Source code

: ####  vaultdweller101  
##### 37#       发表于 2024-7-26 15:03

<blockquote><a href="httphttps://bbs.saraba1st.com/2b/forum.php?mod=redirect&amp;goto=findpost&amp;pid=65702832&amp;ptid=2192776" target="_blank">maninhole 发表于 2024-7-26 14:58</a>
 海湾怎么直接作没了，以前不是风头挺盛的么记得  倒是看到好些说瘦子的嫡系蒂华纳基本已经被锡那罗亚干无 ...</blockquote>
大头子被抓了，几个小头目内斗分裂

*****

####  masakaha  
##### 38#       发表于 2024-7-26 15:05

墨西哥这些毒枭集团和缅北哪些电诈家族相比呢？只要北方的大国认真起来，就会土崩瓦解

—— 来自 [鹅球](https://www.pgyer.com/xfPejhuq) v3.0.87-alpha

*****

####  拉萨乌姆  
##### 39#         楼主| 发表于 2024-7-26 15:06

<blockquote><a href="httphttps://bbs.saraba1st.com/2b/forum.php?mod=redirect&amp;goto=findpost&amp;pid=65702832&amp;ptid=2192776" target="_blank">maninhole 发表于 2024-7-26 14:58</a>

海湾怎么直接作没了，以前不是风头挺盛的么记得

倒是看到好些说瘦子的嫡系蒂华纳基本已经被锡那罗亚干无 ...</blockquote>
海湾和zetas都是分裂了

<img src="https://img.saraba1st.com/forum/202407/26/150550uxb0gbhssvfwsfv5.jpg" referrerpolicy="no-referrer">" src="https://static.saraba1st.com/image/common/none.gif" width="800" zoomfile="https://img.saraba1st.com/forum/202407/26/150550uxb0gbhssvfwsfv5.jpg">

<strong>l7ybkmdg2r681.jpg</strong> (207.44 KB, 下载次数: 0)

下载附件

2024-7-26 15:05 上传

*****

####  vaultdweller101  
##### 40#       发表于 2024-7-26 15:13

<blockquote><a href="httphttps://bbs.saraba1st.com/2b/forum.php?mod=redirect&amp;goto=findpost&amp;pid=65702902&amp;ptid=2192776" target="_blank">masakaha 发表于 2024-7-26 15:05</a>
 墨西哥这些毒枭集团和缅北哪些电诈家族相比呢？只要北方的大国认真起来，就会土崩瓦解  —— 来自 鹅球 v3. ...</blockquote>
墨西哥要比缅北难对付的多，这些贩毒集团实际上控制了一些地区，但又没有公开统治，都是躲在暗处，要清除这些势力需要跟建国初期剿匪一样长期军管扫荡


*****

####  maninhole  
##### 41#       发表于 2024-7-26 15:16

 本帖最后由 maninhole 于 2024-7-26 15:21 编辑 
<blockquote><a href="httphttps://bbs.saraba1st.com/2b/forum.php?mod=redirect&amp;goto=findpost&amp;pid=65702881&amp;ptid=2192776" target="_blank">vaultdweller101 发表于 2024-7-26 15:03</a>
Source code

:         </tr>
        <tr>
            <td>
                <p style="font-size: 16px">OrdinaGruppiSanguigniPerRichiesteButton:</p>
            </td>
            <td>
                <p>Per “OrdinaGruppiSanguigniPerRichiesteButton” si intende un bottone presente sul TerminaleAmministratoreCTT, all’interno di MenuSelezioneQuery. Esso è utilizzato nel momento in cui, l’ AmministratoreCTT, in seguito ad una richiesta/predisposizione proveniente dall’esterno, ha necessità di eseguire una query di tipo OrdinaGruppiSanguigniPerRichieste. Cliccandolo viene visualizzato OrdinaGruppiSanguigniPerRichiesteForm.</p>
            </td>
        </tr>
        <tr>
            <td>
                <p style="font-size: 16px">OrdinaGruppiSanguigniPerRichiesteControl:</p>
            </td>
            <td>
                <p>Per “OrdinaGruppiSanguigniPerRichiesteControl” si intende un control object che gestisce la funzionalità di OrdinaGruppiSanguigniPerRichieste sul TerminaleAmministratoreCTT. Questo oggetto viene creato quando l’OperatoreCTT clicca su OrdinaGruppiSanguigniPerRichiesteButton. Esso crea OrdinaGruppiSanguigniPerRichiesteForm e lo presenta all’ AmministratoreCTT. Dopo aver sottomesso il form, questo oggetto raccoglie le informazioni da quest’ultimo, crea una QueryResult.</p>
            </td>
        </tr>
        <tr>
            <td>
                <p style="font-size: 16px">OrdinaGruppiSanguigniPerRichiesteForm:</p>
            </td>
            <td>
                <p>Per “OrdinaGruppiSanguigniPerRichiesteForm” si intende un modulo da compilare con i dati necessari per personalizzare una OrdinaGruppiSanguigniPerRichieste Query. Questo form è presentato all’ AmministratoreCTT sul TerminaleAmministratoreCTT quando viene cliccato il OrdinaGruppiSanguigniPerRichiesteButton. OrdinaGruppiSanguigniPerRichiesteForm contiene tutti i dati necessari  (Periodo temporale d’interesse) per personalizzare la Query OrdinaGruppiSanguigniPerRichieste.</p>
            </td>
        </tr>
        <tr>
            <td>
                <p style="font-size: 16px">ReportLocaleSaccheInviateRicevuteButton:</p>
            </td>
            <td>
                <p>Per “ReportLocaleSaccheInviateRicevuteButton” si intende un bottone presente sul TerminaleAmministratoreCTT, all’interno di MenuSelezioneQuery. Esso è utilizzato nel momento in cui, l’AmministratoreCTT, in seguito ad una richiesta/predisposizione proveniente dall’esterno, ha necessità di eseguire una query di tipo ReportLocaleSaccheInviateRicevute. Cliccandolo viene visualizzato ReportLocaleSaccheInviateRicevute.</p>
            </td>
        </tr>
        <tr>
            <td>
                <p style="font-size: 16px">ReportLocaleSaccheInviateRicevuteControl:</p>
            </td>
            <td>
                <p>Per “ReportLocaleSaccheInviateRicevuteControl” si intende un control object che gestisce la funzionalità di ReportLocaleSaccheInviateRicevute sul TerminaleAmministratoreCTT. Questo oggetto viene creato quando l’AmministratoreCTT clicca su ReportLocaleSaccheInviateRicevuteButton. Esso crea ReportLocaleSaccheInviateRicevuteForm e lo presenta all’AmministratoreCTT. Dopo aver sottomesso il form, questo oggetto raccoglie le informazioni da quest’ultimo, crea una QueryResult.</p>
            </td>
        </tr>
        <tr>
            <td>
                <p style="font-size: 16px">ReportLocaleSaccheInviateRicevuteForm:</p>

_ _ _ _

### Problem
In the listing above, how many lines hold the word "quando"? Give the number and nothing more.

### Response
3